Eine Vorstudie ermutigte zu den nächsten Schritten

Bereits im Jahr 2021 erhielt die Arbeit der Forschenden Anerkennung seitens der Patientenbewegung: Syrbe und sein Heidelberger Kollege Dr. Afshin Saffari wurden mit dem Forschungspreis der aus dem Verein heraus gegründeten Deutschen Tuberöse Sklerose Stiftung ausgezeichnet. Anlass war eine Vorstudie zum aktuellen Forschungsprojekt, in der Syrbe und Saffari die Daten von 17 Kindern unter zwei Jahren auswerteten, die in den vergangenen Jahren in Deutschland aufgrund von Einzelfallentscheidungen bereits mit entsprechenden Wirkstoffen behandelt wurden. Ihr Ergebnis: Die Medikamente sind bei einem frühen Einsatz im Kindes- und sogar Säuglingsalter sicher und verträglich. „Die Ergebnisse liefern die Grundlage für unsere aktuelle Studie zum Nutzen einer früh einsetzenden Therapie und wecken Hoffnung auf eine langfristige Verbesserung der Entwicklungschancen dieser Kinder“, ergänzt Steffen Syrbe.

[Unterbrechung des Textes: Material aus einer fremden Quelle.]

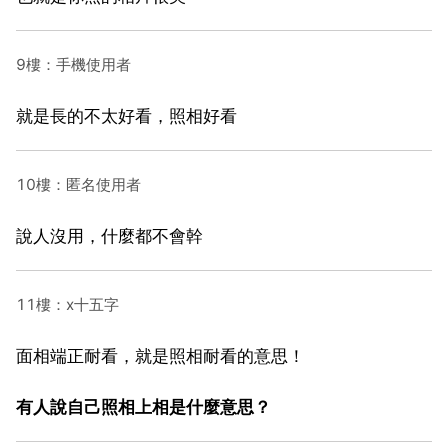
9樓：手機使用者
就是長的不太好看，照相好看
10樓：匿名使用者
說人沒用，什麼都不會幹
11樓：x十五字
面相端正耐看，就是照相耐看的意思！
有人說自己照相上相是什麼意思？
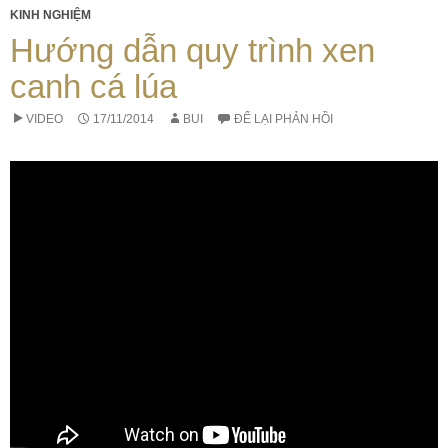
KINH NGHIỆM
Hướng dẫn quy trình xen
canh cá lúa
VIDEO
17/11/2014
BUI
ĐỂ LẠI PHẢN HỒI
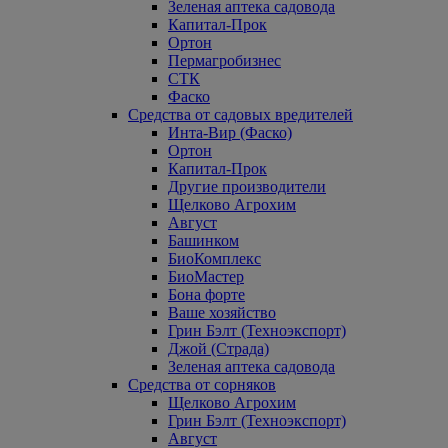
Зеленая аптека садовода
Капитал-Прок
Ортон
Пермагробизнес
СТК
Фаско
Средства от садовых вредителей
Инта-Вир (Фаско)
Ортон
Капитал-Прок
Другие производители
Щелково Агрохим
Август
Башинком
БиоКомплекс
БиоМастер
Бона форте
Ваше хозяйство
Грин Бэлт (Техноэкспорт)
Джой (Страда)
Зеленая аптека садовода
Средства от сорняков
Щелково Агрохим
Грин Бэлт (Техноэкспорт)
Август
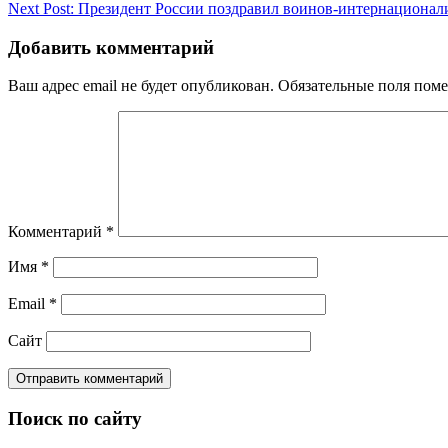
Next Post:
Президент России поздравил воинов-интернационали
по
записям
Добавить комментарий
Ваш адрес email не будет опубликован.
Обязательные поля пом
Комментарий
*
Имя
*
Email
*
Сайт
Поиск по сайту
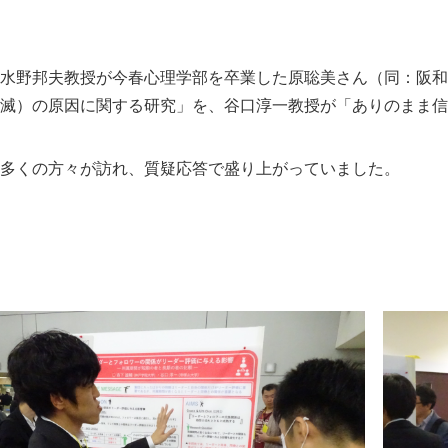
水野邦夫教授が今春心理学部を卒業した原聡美さん（同：阪和
滅）の原因に関する研究」を、谷口淳一教授が「ありのまま信
多くの方々が訪れ、質疑応答で盛り上がっていました。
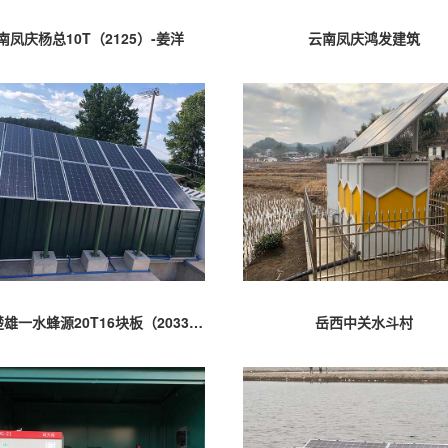
南凤庆杨总10T（2125）-姜洋
云南凤庆鸿发建筑
云南楚雄一水蜂源20T16块板（20331）-姜洋
岳西中关水斗村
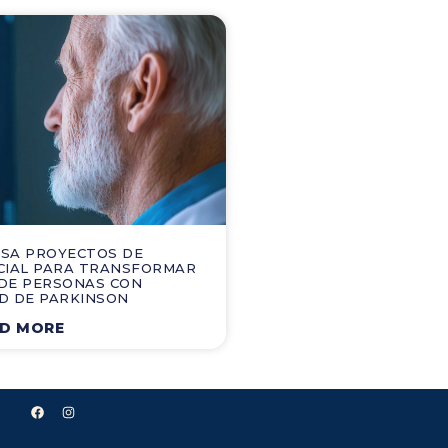
LSA PROYECTOS DE
ICIAL PARA TRANSFORMAR
 DE PERSONAS CON
D DE PARKINSON
D MORE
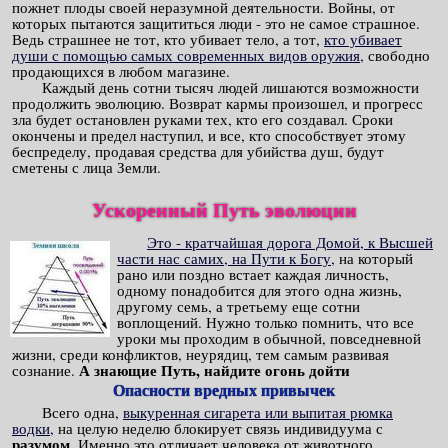
пожнет плоды своей неразумной деятельности. Войны, от
которых пытаются защититься люди - это не самое страшное.
Ведь страшнее не тот, кто убивает тело, а тот,
кто убивает
души с помощью самых современных видов оружия,
свободно
продающихся в любом магазине.
Каждый день сотни тысяч людей лишаются возможности
продолжить эволюцию. Возврат кармы произошел, и прогресс
зла будет остановлен руками тех, кто его создавал. Сроки
окончены и предел наступил, и все, кто способствует этому
беспределу, продавая средства для убийства душ, будут
сметены с лица Земли.
Ускоренный Путь эволюции
Это - кратчайшая дорога Домой, к Высшей
части нас самих, на Пути к Богу,
на который
рано или поздно встает каждая личность,
одному понадобится для этого одна жизнь,
другому семь, а третьему еще сотни
воплощений. Нужно только помнить, что все
уроки мы проходим в обычной, повседневной
жизни, среди конфликтов, неурядиц, тем самым развивая
А знающие Путь, найдите огонь дойти
сознание.
Опасности вредных привычек
Всего одна,
выкуренная сигарета или выпитая рюмка
водки,
на целую неделю блокирует связь индивидуума с
разумом
. Именно это отличает человека от животного.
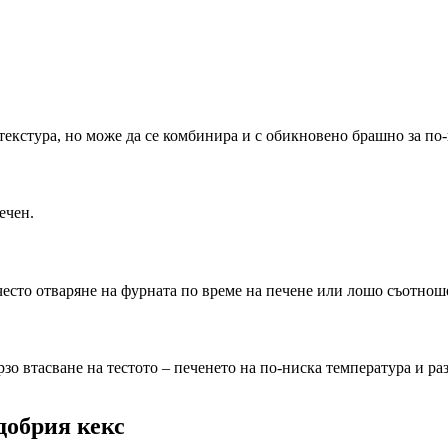
текстура, но може да се комбинира и с обикновено брашно за по-
ечен.
често отваряне на фурната по време на печене или лошо съотнош
зо втасване на тестото – печенето на по-ниска температура и ра
добрия кекс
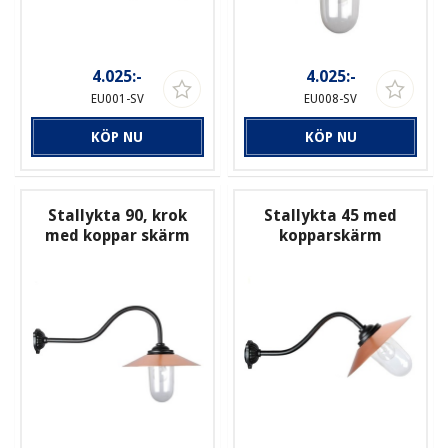
4.025:-
4.025:-
EU001-SV
EU008-SV
KÖP NU
KÖP NU
Stallykta 90, krok
Stallykta 45 med
med koppar skärm
kopparskärm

Forschung für und mit den Patientinnen und Patienten
Es gibt klinische Fragestellungen, die für die Industrie nicht interessant sind, dennoch aber für die Betroffenen und das deutsche Gesundheitssystem eine hohe Relevanz haben. Mit der Fördermaßnahme „Klinische Studien mit hoher Relevanz für die Patientenversorgung“ verfolgt das Bundesministerium für Bildung und Forschung (BMBF) das Ziel, Lösungen für solche Fragestellungen zu erarbeiten. Um den Bedürfnissen der Patientinnen und Patienten noch besser gerecht zu werden, sind in allen Forschungsvorhaben Betroffene sowie gegebenenfalls weitere relevante Zielgruppen aktiv an der Planung, Durchführung und Ergebnisverwertung zu beteiligen. Das Projekt PROTECT („Der Einfluss einer prophylaktischen mTOR-Inhibitor Behandlung bei Säuglingen mit einer Tuberösen Hirnsklerose auf die langfristige neuropsychologische Entwicklung“) zählt dazu und wird bis zum Jahr 2026 mit rund 3,6 Millionen Euro unterstützt.